Shahram Ghandeharizadeh

Digital Library

ACM Software System Award

USA - 2008

The Gamma Parallel Database System

citation

For Gamma, the first embodiment of a parallel, "shared nothing" database system running on a cluster of commodity computers, using data partitioning and innovative parallel query execution strategies.

The Gamma Database Machine Project built a prototype parallel relational database system from 1984 to 1992 at the University of Wisconsin-Madison. Gamma ran on a cluster of commodity computers (initially Digital VAX 11/750s) connected using standard networking technology. The main contributions of Gamma include the design and implementation of multiple partitioning techniques (round-robin, range, and hash) for distributing the tuples of each relation across multiple machines and disks, along with parallel and pipelined algorithms for executing relational queries in such an environment. Especially relevant were the Gamma join algorithms, including parallel versions of the hybrid-hash join algorithm, the use of sampling techniques for detecting and resolving data skew, the use of bit-vector filters for improving join performance, and the design of novel data replication strategies to minimize the impact of node and disk failures. Through extensive benchmarking, Gamma was the first parallel DBMS to publish results demonstrating practical "linear scalability"; i.e., the ability to run the same query with the same performance on more and more data by simply adding hardware nodes.

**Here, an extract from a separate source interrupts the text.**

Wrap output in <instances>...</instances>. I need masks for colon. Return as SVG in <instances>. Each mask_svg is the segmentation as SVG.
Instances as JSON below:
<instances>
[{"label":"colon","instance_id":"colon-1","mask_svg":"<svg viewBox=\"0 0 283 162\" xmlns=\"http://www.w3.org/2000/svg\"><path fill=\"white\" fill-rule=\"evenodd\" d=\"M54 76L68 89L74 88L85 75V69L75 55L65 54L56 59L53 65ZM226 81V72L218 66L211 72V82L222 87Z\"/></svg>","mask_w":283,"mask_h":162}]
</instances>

While never commercialized, the Gamma Project, through the numerous technical papers produced, had a profound impact on the database field by demonstrating that scalable performance could be achieved without the use of specialized hardware. Nearly all of the industry's successful, shared-nothing parallel database systems have utilized the ideas and algorithms developed and evaluated as part of the Gamma project. Such systems include IBM DB2 Parallel Edition, Informix Version 8, Tandem Non-stop SQL, Vertica, Netezza, DATAllegro (Microsoft), Greenplum, Aster Data, and ParAccel. Most of these products are directed at the data warehouse and business intelligence market, estimated by the Gartner Group at $30B per year. In addition, the parallel, partitioned, dataflow computational pattern that made Gamma so scalable is currently undergoing a resurgence in the context of general-purpose, scalable, data-intensive computing frameworks like MapReduce from Google and Hadoop from Yahoo.